Variable selection: finding the "important genes"

Some methods require of a previous selection of genes for the learning process. In this case one might want to preselect the genes which will potentially provide more accuracy to the predictor. This step of gene selection is called, in the machine learning literature, the “filter approach” because we first “filter” the predictor variables (in our case genes), keep only a subset, and then build the predictor. Here we have implemented two ways of ranking genes, that can be used in combination with any of the above class-prediction algorithms.

  • F-ratio, or between to within classes sums of squares (Dudoit et al., 2002).
  • Wilcoxon statistic a non-parametric test for differences between two classes.

After ranking the genes, we examine the performance of the class prediction algorithm using different numbers of the best ranked genes and select the best performing predictor. In the current version of Class prediction we build the predictor using the best 2, 5, 10, 20, 35, 50, 75, 100 genes. You can choose other combinations of numbers anyway. Note, however, that most of the methods require starting by, at least, 2 genes.

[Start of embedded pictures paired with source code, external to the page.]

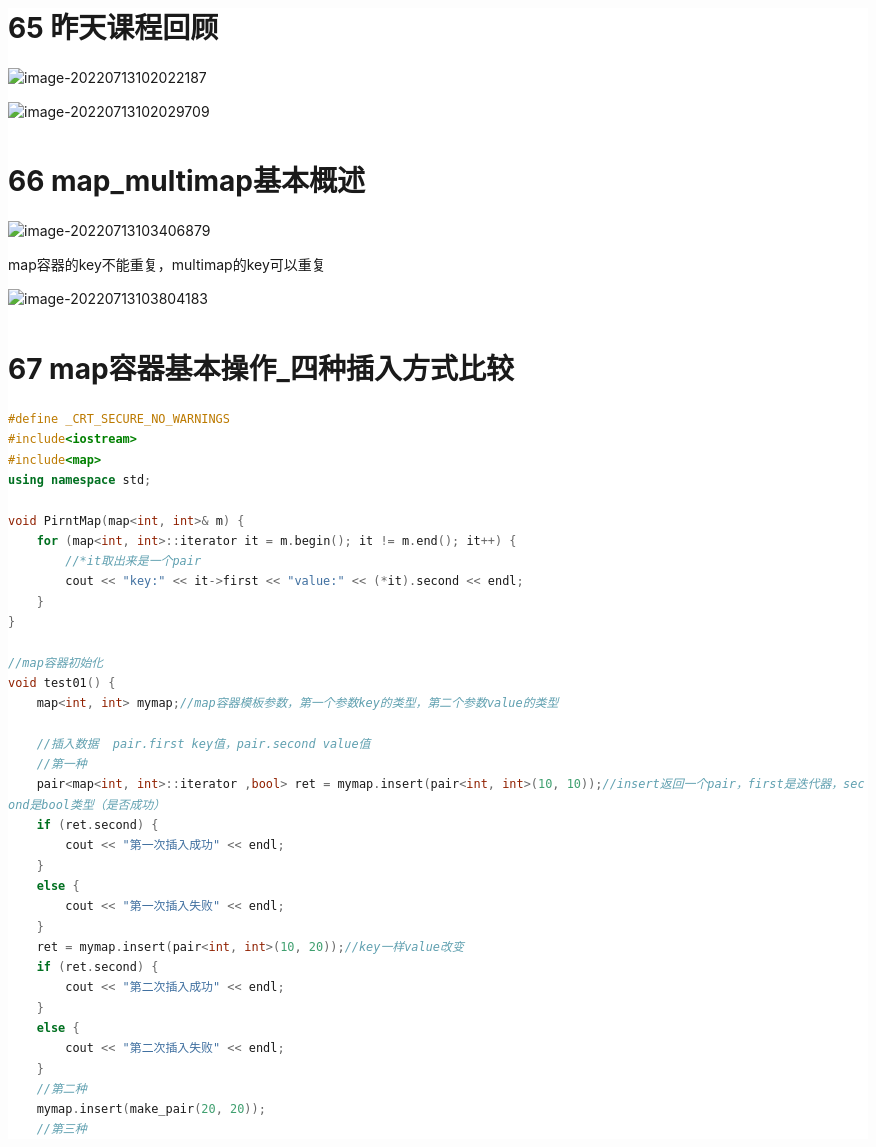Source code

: 

# 65 昨天课程回顾

![image-20220713102022187](C:\Users\Administrator\AppData\Roaming\Typora\typora-user-images\image-20220713102022187.png)

![image-20220713102029709](C:\Users\Administrator\AppData\Roaming\Typora\typora-user-images\image-20220713102029709.png)



# 66 map_multimap基本概述

![image-20220713103406879](C:\Users\Administrator\AppData\Roaming\Typora\typora-user-images\image-20220713103406879.png)



 map容器的key不能重复，multimap的key可以重复

![image-20220713103804183](C:\Users\Administrator\AppData\Roaming\Typora\typora-user-images\image-20220713103804183.png)





# 67 map容器基本操作_四种插入方式比较



```cpp
#define _CRT_SECURE_NO_WARNINGS
#include<iostream>
#include<map>
using namespace std;

void PirntMap(map<int, int>& m) {
    for (map<int, int>::iterator it = m.begin(); it != m.end(); it++) {
        //*it取出来是一个pair
        cout << "key:" << it->first << "value:" << (*it).second << endl;
    }
}

//map容器初始化
void test01() {
    map<int, int> mymap;//map容器模板参数，第一个参数key的类型，第二个参数value的类型

    //插入数据  pair.first key值，pair.second value值
    //第一种
    pair<map<int, int>::iterator ,bool> ret = mymap.insert(pair<int, int>(10, 10));//insert返回一个pair，first是迭代器，second是bool类型（是否成功）
    if (ret.second) {
        cout << "第一次插入成功" << endl;
    }
    else {
        cout << "第一次插入失败" << endl;
    }
    ret = mymap.insert(pair<int, int>(10, 20));//key一样value改变
    if (ret.second) {
        cout << "第二次插入成功" << endl;
    }
    else {
        cout << "第二次插入失败" << endl;
    }
    //第二种
    mymap.insert(make_pair(20, 20));
    //第三种
```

Potential sources of errors

Selection bias

If the gene selection process is not taken into account in the cross-validation, the estimations of the errors will be artificially optimistic. This is the problem of selection bias, which has been discussed several times in the microarray literature (Ambroise & McLachlan 2002; Simon et al. 2003). Essentially, the problem is that we use all the arrays to do the filtering, and then we perform the cross-validation of only the classifier, with an already selected set of genes. This cannot account properly for the effect of pre-selecting the genes. As just said, this can lead to severe underestimates of prediction error (and the references given provide several alarming examples). In addition it is very easily to obtain (apparently) very efficient predictors with completely random data, if we do not account for the pre-selection.

Finding the best subset among many trials

The optimal number of genes to be included in a predictor is not know beforehand and it depends on the own predictor and on the particular dataset. A rather intuitive way of guessing about it is by building predictors for different number of genes (see above). Unfortunately, by doing this we are again falling into a situation of selection bias, because we are estimating the error rate of the predictor without taking into account that we are choosing the best among several trials (8 in this case).

Thus, another layer of cross-validation has been added. We need to evaluate the error rate of a predictor that is built by selecting among a set of rules the one with the smallest error.

The cross-validation strategy implemented here return the cross-validated error rate of the complete process. The cross-validation affect to the complete process of building several predictors and then choosing the one with the smallest error rate.

The complete strategy for building a predictor

There are two main factors that we consider in the strategy for building the optimal predictor: which is the best prediction method and what is the optimal (minimal) number of genes enough to render a good prediction.

The strategy for building an unbiased predictor is as follows:

1. Class prediction produces as many leave-one-out (LOO) samples as arrays in the complete dataset. And for each LOO sample Class prediction ranks the genes with the ranking method chosen (Wilcoxon or F ratio).

2. Then, for each LOO sample different subsets (2, 5, 10, 20, 35, 50, 75 and 100 by default but other combinations can be provided by the user) of more discriminator genes are selected from the top of the ranking and each of the selected prediction method is trained with each of this subsets of genes.

3. For each combination of subset of genes and method the corresponding left-out sample is predicted to compute the cross-validation error.

4. The optimal number of more discriminator genes along with the best classification method can be decided on the results and saved for further use.